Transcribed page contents

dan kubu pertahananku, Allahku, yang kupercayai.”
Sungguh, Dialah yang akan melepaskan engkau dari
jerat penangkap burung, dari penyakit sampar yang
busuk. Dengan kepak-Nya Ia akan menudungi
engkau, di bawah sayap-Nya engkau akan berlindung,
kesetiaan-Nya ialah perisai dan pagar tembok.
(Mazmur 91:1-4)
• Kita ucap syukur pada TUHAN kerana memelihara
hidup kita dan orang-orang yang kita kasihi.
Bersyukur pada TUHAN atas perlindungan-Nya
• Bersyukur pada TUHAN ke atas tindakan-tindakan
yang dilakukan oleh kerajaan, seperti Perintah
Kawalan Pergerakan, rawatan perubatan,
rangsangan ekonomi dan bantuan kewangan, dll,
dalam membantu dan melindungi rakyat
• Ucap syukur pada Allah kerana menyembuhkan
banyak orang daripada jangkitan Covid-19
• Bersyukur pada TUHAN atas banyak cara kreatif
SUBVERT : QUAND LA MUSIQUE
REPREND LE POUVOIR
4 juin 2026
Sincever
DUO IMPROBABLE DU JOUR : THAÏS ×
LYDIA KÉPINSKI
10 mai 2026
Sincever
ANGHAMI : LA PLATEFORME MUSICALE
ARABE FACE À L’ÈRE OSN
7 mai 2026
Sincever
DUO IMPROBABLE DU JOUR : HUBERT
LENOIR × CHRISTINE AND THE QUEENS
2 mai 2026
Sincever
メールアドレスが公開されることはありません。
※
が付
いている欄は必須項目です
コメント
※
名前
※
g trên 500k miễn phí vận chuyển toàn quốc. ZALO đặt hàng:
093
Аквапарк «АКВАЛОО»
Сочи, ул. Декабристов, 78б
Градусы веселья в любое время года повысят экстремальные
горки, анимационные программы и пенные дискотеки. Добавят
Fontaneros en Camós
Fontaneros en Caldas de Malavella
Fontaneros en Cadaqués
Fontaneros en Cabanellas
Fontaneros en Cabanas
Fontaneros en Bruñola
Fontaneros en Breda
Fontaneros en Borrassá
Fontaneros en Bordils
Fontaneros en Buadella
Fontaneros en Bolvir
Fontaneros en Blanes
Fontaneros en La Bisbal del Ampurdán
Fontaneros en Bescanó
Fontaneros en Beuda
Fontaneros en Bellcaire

EXERCISE PROMPT
Could you swap every "Fontaneros" in the items for "Plomeros" and write out all the lines again, leaving everything else unchanged?

SOLUTION BELOW
dan kubu pertahananku, Allahku, yang kupercayai.”
Sungguh, Dialah yang akan melepaskan engkau dari
jerat penangkap burung, dari penyakit sampar yang
busuk. Dengan kepak-Nya Ia akan menudungi
engkau, di bawah sayap-Nya engkau akan berlindung,
kesetiaan-Nya ialah perisai dan pagar tembok.
(Mazmur 91:1-4)
• Kita ucap syukur pada TUHAN kerana memelihara
hidup kita dan orang-orang yang kita kasihi.
Bersyukur pada TUHAN atas perlindungan-Nya
• Bersyukur pada TUHAN ke atas tindakan-tindakan
yang dilakukan oleh kerajaan, seperti Perintah
Kawalan Pergerakan, rawatan perubatan,
rangsangan ekonomi dan bantuan kewangan, dll,
dalam membantu dan melindungi rakyat
• Ucap syukur pada Allah kerana menyembuhkan
banyak orang daripada jangkitan Covid-19
• Bersyukur pada TUHAN atas banyak cara kreatif
SUBVERT : QUAND LA MUSIQUE
REPREND LE POUVOIR
4 juin 2026
Sincever
DUO IMPROBABLE DU JOUR : THAÏS ×
LYDIA KÉPINSKI
10 mai 2026
Sincever
ANGHAMI : LA PLATEFORME MUSICALE
ARABE FACE À L’ÈRE OSN
7 mai 2026
Sincever
DUO IMPROBABLE DU JOUR : HUBERT
LENOIR × CHRISTINE AND THE QUEENS
2 mai 2026
Sincever
メールアドレスが公開されることはありません。
※
が付
いている欄は必須項目です
コメント
※
名前
※
g trên 500k miễn phí vận chuyển toàn quốc. ZALO đặt hàng:
093
Аквапарк «АКВАЛОО»
Сочи, ул. Декабристов, 78б
Градусы веселья в любое время года повысят экстремальные
горки, анимационные программы и пенные дискотеки. Добавят
Plomeros en Camós
Plomeros en Caldas de Malavella
Plomeros en Cadaqués
Plomeros en Cabanellas
Plomeros en Cabanas
Plomeros en Bruñola
Plomeros en Breda
Plomeros en Borrassá
Plomeros en Bordils
Plomeros en Buadella
Plomeros en Bolvir
Plomeros en Blanes
Plomeros en La Bisbal del Ampurdán
Plomeros en Bescanó
Plomeros en Beuda
Plomeros en Bellcaire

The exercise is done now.